• SOURCE DATA:
[Start of section]

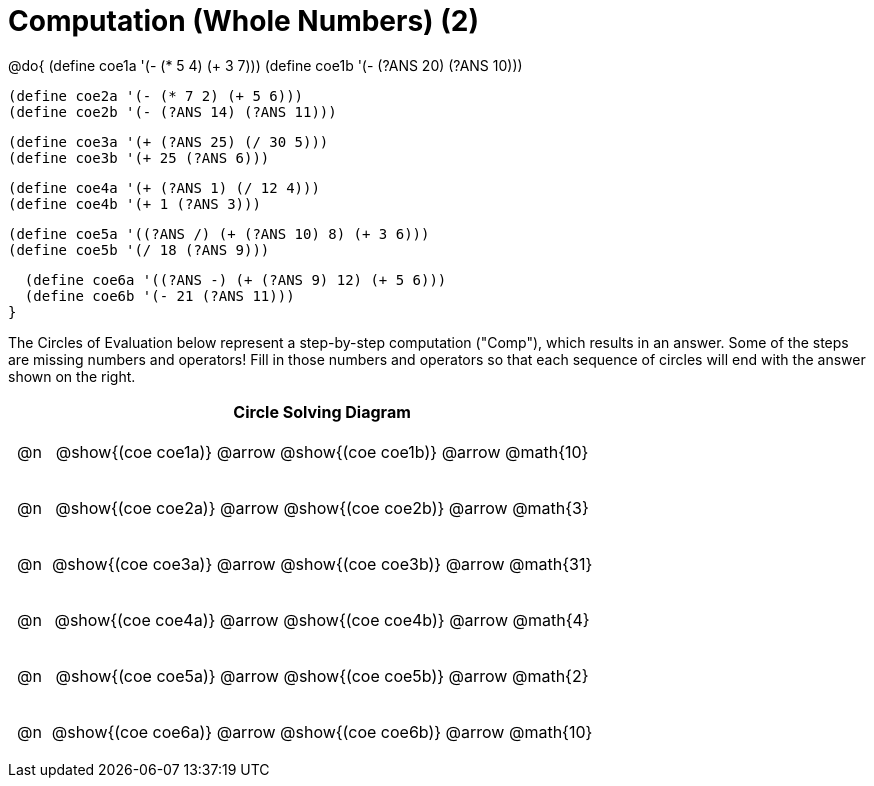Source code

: = Computation (Whole Numbers) (2)

++++
<style>
div.circleevalsexp { width: auto; }

/* for table cells with immediate .content children, which have immediate
 * .paragraph children: use flex to space them evenly and center vertically
*/
td > .content > .paragraph {
  display: flex;
  align-items: center;
  justify-content: space-around;
}

tr span.arrow::before {
  content: 'Comp';
}

</style>
++++


@do{
  (define coe1a '(- (* 5 4) (+ 3 7)))
  (define coe1b '(- (?ANS 20) (?ANS 10)))

  (define coe2a '(- (* 7 2) (+ 5 6)))
  (define coe2b '(- (?ANS 14) (?ANS 11)))

  (define coe3a '(+ (?ANS 25) (/ 30 5)))
  (define coe3b '(+ 25 (?ANS 6)))

  (define coe4a '(+ (?ANS 1) (/ 12 4)))
  (define coe4b '(+ 1 (?ANS 3)))

  (define coe5a '((?ANS /) (+ (?ANS 10) 8) (+ 3 6)))
  (define coe5b '(/ 18 (?ANS 9)))

  (define coe6a '((?ANS -) (+ (?ANS 9) 12) (+ 5 6)))
  (define coe6b '(- 21 (?ANS 11)))
}


The Circles of Evaluation below represent a step-by-step computation ("Comp"), which results in an answer. Some of the steps are missing numbers and operators! Fill in those numbers and operators so that each sequence of circles will end with the answer shown on the right.

[.FillVerticalSpace, cols="^.^1a,.^14a,stripes="none", options="header"]
|===
|    | Circle Solving Diagram
| @n | @show{(coe coe1a)} @arrow @show{(coe coe1b)} @arrow @math{10}
| @n | @show{(coe coe2a)} @arrow @show{(coe coe2b)} @arrow @math{3}
| @n | @show{(coe coe3a)} @arrow @show{(coe coe3b)} @arrow @math{31}
| @n | @show{(coe coe4a)} @arrow @show{(coe coe4b)} @arrow @math{4}
| @n | @show{(coe coe5a)} @arrow @show{(coe coe5b)} @arrow @math{2}
| @n | @show{(coe coe6a)} @arrow @show{(coe coe6b)} @arrow @math{10}
|===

[End of section]

• ASSIGNMENT:
Each line from the one holding "(define coe4a '(+ (?ANS 1) (/ 12 4)))" to the end of the entries is to be written out exactly. Skip every line before it.

• RESULT FOR THIS EXERCISE:
  (define coe4a '(+ (?ANS 1) (/ 12 4)))
  (define coe4b '(+ 1 (?ANS 3)))

  (define coe5a '((?ANS /) (+ (?ANS 10) 8) (+ 3 6)))
  (define coe5b '(/ 18 (?ANS 9)))

  (define coe6a '((?ANS -) (+ (?ANS 9) 12) (+ 5 6)))
  (define coe6b '(- 21 (?ANS 11)))
}


The Circles of Evaluation below represent a step-by-step computation ("Comp"), which results in an answer. Some of the steps are missing numbers and operators! Fill in those numbers and operators so that each sequence of circles will end with the answer shown on the right.

[.FillVerticalSpace, cols="^.^1a,.^14a,stripes="none", options="header"]
|===
|    | Circle Solving Diagram
| @n | @show{(coe coe1a)} @arrow @show{(coe coe1b)} @arrow @math{10}
| @n | @show{(coe coe2a)} @arrow @show{(coe coe2b)} @arrow @math{3}
| @n | @show{(coe coe3a)} @arrow @show{(coe coe3b)} @arrow @math{31}
| @n | @show{(coe coe4a)} @arrow @show{(coe coe4b)} @arrow @math{4}
| @n | @show{(coe coe5a)} @arrow @show{(coe coe5b)} @arrow @math{2}
| @n | @show{(coe coe6a)} @arrow @show{(coe coe6b)} @arrow @math{10}
|===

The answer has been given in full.